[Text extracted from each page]

•••

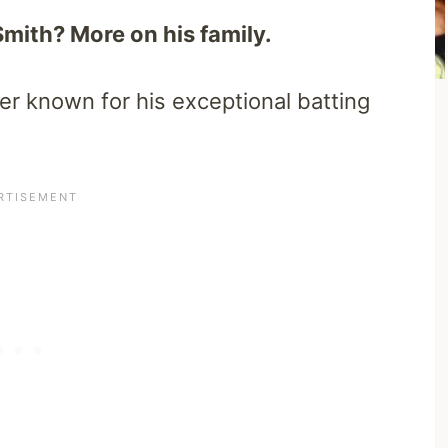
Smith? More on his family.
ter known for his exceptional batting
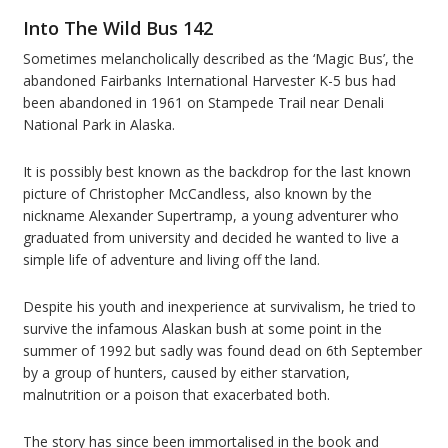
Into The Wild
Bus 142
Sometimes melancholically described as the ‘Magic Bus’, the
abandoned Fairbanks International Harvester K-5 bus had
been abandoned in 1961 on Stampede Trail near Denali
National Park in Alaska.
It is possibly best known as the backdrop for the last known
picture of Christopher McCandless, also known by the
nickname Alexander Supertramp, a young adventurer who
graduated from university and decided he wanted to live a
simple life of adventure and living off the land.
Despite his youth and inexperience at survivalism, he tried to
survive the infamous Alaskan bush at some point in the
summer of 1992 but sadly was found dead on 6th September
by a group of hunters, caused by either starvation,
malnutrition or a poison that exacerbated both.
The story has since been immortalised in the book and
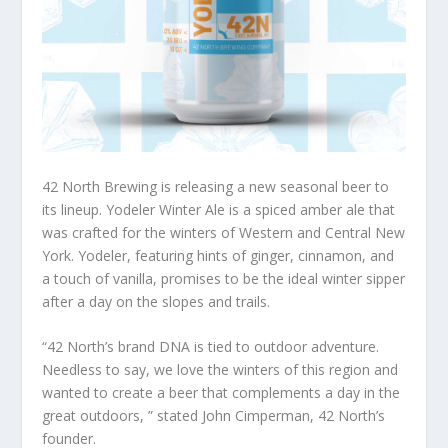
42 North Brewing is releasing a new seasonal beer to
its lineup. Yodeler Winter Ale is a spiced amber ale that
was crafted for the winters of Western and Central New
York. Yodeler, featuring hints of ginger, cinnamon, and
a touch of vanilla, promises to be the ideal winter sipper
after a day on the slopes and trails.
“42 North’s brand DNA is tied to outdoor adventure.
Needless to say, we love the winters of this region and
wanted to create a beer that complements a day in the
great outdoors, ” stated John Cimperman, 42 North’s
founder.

•••

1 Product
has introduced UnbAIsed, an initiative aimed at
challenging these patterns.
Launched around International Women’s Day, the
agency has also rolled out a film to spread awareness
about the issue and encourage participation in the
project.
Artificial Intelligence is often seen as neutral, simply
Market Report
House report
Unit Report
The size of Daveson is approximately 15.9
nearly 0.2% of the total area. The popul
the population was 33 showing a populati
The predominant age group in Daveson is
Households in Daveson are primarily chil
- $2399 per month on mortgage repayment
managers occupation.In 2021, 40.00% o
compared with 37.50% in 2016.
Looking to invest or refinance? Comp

•••

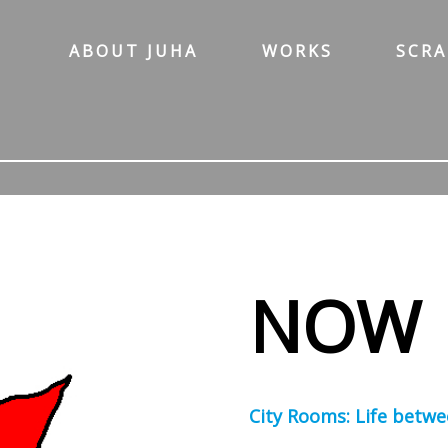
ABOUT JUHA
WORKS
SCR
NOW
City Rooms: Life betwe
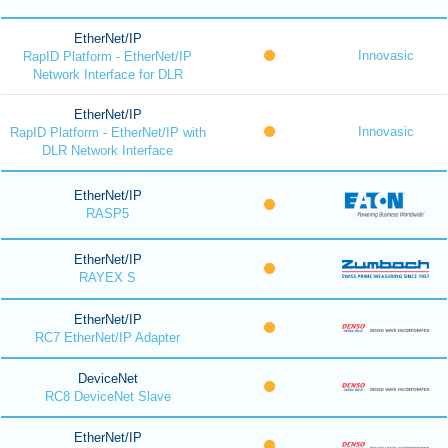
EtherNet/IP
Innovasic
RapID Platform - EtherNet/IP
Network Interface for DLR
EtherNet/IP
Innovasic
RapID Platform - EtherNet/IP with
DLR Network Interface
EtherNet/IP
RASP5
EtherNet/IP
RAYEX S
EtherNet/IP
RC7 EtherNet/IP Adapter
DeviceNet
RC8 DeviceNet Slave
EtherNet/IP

•••

_WHAT YOU HAVE TO DO:_
Please give the lines starting at "Smith? More on his family." and ending at "ter known for his exceptional batting" again, with "exceptional" swapped for "remarkable" and nothing else changed.

_WRITTEN REPLY:_
Smith? More on his family.
ter known for his remarkable batting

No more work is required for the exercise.